Go doesn't play nicely with other languages. If you want to call a C function - for example to bind to SQLite - then you have to go through CGo. CGo is not Go and has a performance overhead. As goroutines - which have their own stack set up by the Go runtime - are the unit of execution, Go has to do some acrobatics have the stack in the way C expects. This can be costly.

Go's FFI is not helped by it having its own compiler, linker and debugger. Much in the Go ecosystem is custom.

When we consider the design goal we can find justification. Server software has to be concurrent, and so goroutines were chosen.
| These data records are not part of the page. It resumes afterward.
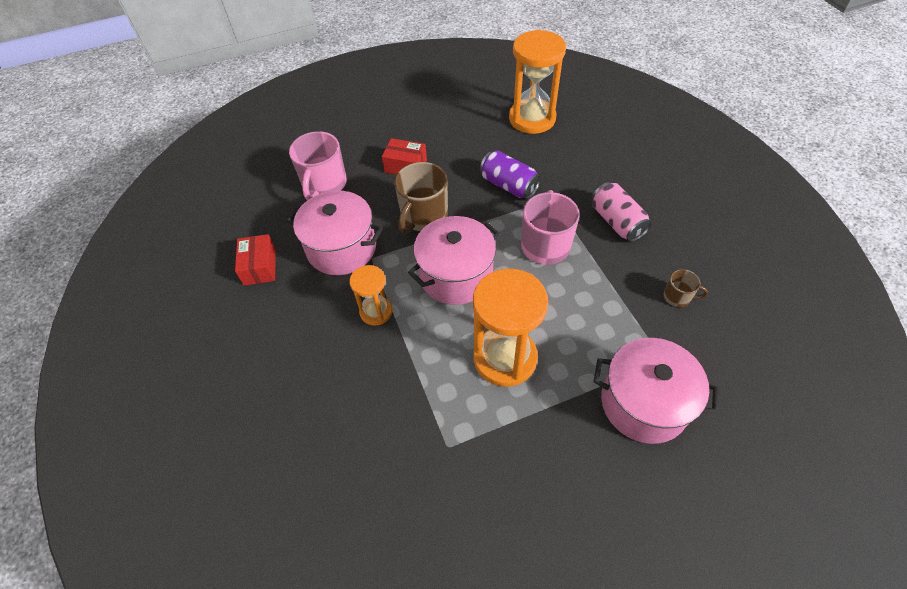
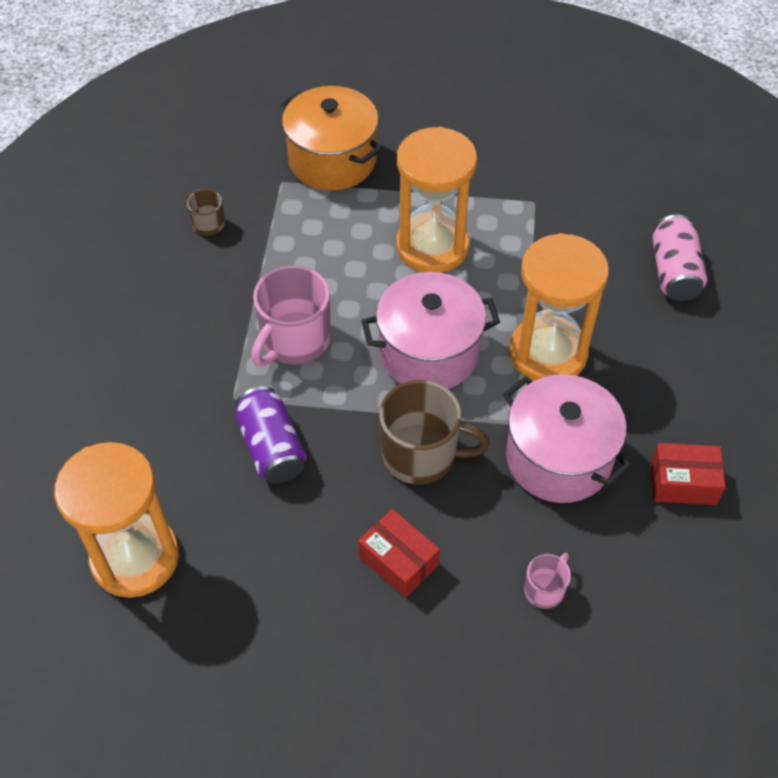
camera: 155 degrees left, 0 degrees up
(260, 267) = (683, 482): red box -> red box turned 75 degrees clockwise
(324, 184) = (545, 589): pink mug -> pink mug, size x0.51
(376, 311) = (548, 353): orange hourglass -> orange hourglass, size x1.81
(423, 216) = (421, 455): brown mug -> brown mug turned 45 degrees clockwise
(617, 222) = (184, 329): pink can -> pink can (674, 272)
(643, 403) = (332, 160): pink pot -> orange pot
That necessarily makes calling C code more complicated, but the trade-off does at least fit with Go being used for concurrent systems where servers talk to each other, not processes.
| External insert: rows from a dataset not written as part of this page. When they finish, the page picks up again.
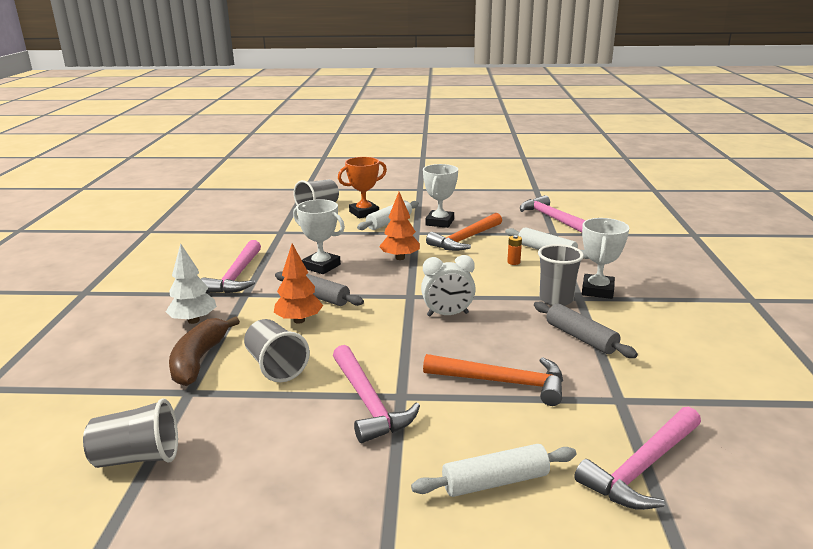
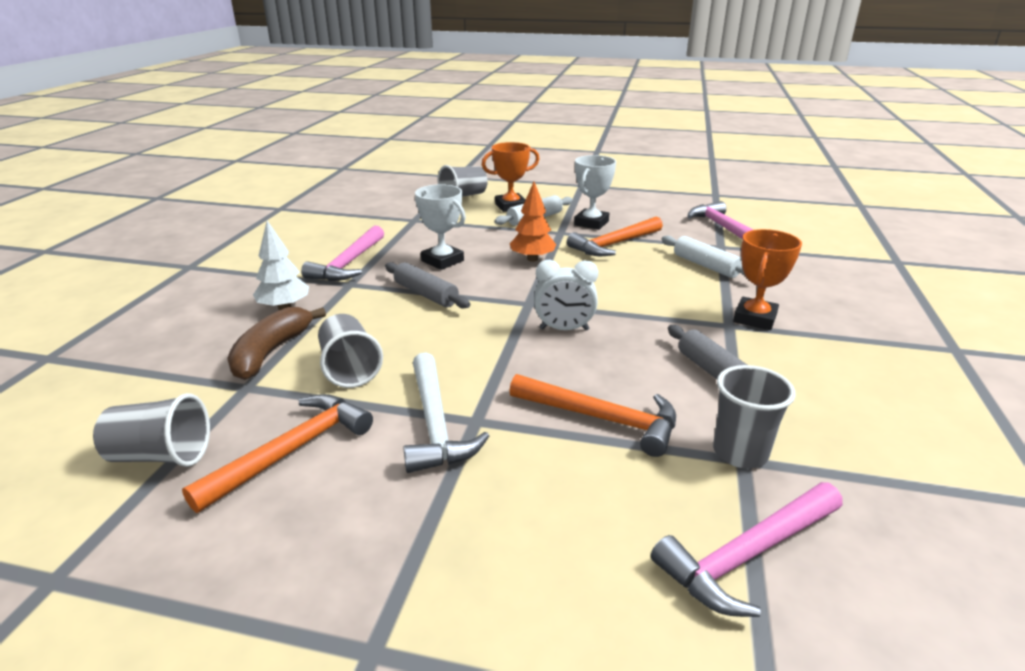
camera: 10 degrees right, 5 degrees up
(254, 439) = (292, 451): none -> orange hammer
(299, 320) = (395, 319): orange tree -> none
(368, 403) = (435, 424): pink hammer -> white hammer
(495, 482) = (551, 546): white rolling pin -> none
(513, 262) = (662, 275): orange battery -> none
(556, 299) = (700, 324): grey cup -> grey cup (740, 453)
(597, 290) = (754, 318): white trophy -> orange trophy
These decisions also gave Go a leg-up on tooling. The compiler being specific to Go means it can focus on compiling just Go as quickly as possible. The debugger can understand goroutines and all of Go's built in types.

So Go is Great?

That's subjective. For my part, I like it. The Go code I've looked at and worked on has generally been easy to read and understand. The lack of bells and whistles forces me to just write the damn code rather than building abstractions that don't hold their weight. I've also taught Go to a large group of graduates just out of university with success.

That doesn't mean I don't see its downsides. I've been sat in a call with a customer who was affected by a bug that we couldn't trace due to not checking an error. Easily prevented by linters; painful when you haven't turned them on. For ages Go didn't have generics which made it annoying to write generic data structures. Every time I receive a bug report on Windows I have to pause to think about whether Go has lulled me into a false sense of security.

Ultimately these are issues that have resulted from a trade-off that was deliberately made in the design process. You can say you don't like Go, or that it is a bad fit for a certain application, or it doesn't give you the things you need. Heck, you can even say you hate it. But don't say it wasn't (well) designed.